SuperEgo vara a madrugada e descobre, num par de horas, o paradeiro de algumas caras e bundas que povoou o imaginário coletivo da crasse média brasileira nos anos 80 e, forçando uma barra, na década de 90 também. São mulheres que um dia foram consideradas a frente do nosso tempo, mas o tempo passou e elas ficaram para trás – o que comprova a tese que os últimos serão os primeiros e, numa análise mais boêmia, que ri melhor quem rir por último. Ou vice-versa.
No site de
Núbia Óliiver percebi que ela adicionou mais um “i” em seu sobrenome, na vontade de ver sua carreira deslanchar. Só não consegui entender o que ela faz de fato, mas navegando por seu site oficial tive a oportunidade de ler uma entrevista feita com ela. E por ela mesmo. No título, “Núbia Óliiver por Núbia C.F. de Oliveira”. E as respostas são todas em terceira pessoa, ou seja, Núbia sofre de tripla personalidade. Li toda a matéria e fiquei sem saber o que ela faz da vida e que sua carreira, de fato, despontou para o anonimato.

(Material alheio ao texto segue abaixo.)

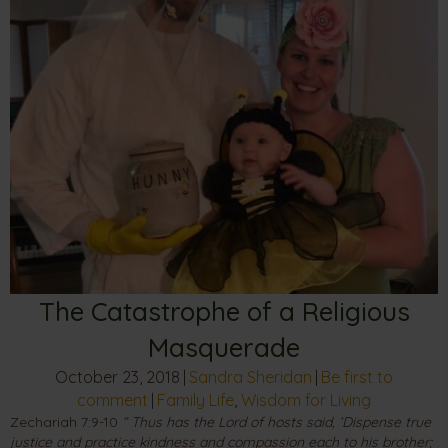
The Catastrophe of a Religious
Masquerade
October 23, 2018
|
Sandra Sheridan
|
Be first to
comment
|
Family Life
,
Wisdom for Living
Zechariah 7:9-10
“ Thus has the Lord of hosts said, ‘Dispense true
justice and practice kindness and compassion each to his brother;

Narjara Turetta também tem seu site oficial, onde reúne fotos antigas, relatos de sua vida como vendedora de água de coco numa barraca em Copacabana, telefone de contato, número de pager e uma novidade: agora ela oferece palestras com o tema “O Poder do Entusiasmo”. Disponível para empresas. Ela se vende: “Invista na capacitação profissional de seus funcionários levando até a sua conceituada firma a palestra da atriz Narjara Turetta”.

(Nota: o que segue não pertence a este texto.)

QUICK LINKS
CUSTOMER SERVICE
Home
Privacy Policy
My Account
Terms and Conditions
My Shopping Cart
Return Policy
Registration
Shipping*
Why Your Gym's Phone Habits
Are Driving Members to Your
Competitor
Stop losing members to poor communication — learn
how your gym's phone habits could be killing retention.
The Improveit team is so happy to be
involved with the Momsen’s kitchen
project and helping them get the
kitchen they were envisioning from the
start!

Mari Alexandre tem um fã clube oficial. Mas ao abrir a página não aparece nada além dela. Ninguém assina uma linha do que está escrito e não há endereço fixo de seu tal fã clube, ou seja, Mari Alexandre não tem fãs. E na seção ‘agenda’, não há nada programado para a... atriz? Cantora? Modelo? Qual é mesmo a profissão de Mari?
O mesmo acontece no site de
Mara Maravilha, onde o último evento agendado data de 10 de abril. Já o de
Simony está vazio desde 2006.
Sebastiana Gouvêa (a.k.a Nana Gouvêa) também está com a agenda folgada, e diz que está preparada para encarar qualquer desafio que sua carreira lhe impuser.
E dos fundos do baú, diretamente da idade média, quatro endereços úteis para quem achou que o revival dos anos 80 se resumia ao look da sua amiga blogueira. O primeiro deles é o site oficial de
Enoli Lara – atriz, escritora e escultora. Lá ela conta segredos de alcova, relacionamentos com famosos e detalhes do desfile de carnaval quando exibiu a nudez total e foi “tocada” por 20 homens.
O segundo é o de
Suzy Camacho, para quem não se lembra, atriz do SBT que namorou o Gilliard. Mas ao visitar seu espaço descobri que ela virou psicóloga e que atualmente é colunista do jornal Tremembé News.
O terceiro site é o de
Terezinha Sodré, que dispõe de telefone de contato mas em momento algum diz por qual razão deveríamos contactá-la. Seria para trazê-la de volta à Terra?
E o último, o mais dramático, é o da atriz, ainda atriz,
Maria Cláudia. Alguém se lembra? Nem ela, acho. Entre galeria de fotos, biografia, filmografia e afins, ela disponibiliza um
abaixo-assinado “pedindo sua permanência na mídia -- tv, cinema e teatro -- para a nossa alegria, eternos admiradores desta estrela. Comentários e sugestões sobre o site também são muito bem vindas!” Eu não assinei nada, mas pronto. Taí, minha filha, tu tá na mídia outra vez.
Oi, eu sou a Laleska. Alguém tem um papel pra mim?